Although the entries contain pictures, only their text goes into the copy, set down exactly.

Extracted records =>
+++++

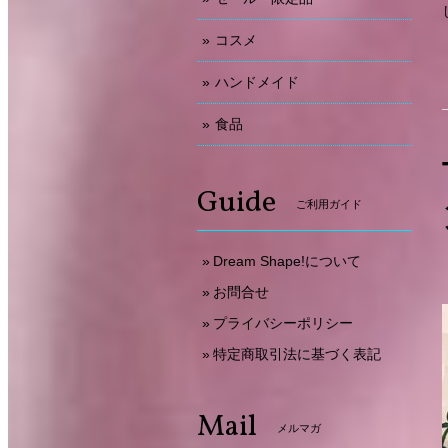
コスメ
ハンドメイド
食品
Guide
ご利用ガイド
Dream Shape!について
お問合せ
プライバシーポリシー
特定商取引法に基づく表記
Mail
メルマガ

+++++

Task response =>
コスメ
ハンドメイド
食品
Guide
ご利用ガイド
Dream Shape!について
お問合せ
プライバシーポリシー
特定商取引法に基づく表記
Mail
メルマガ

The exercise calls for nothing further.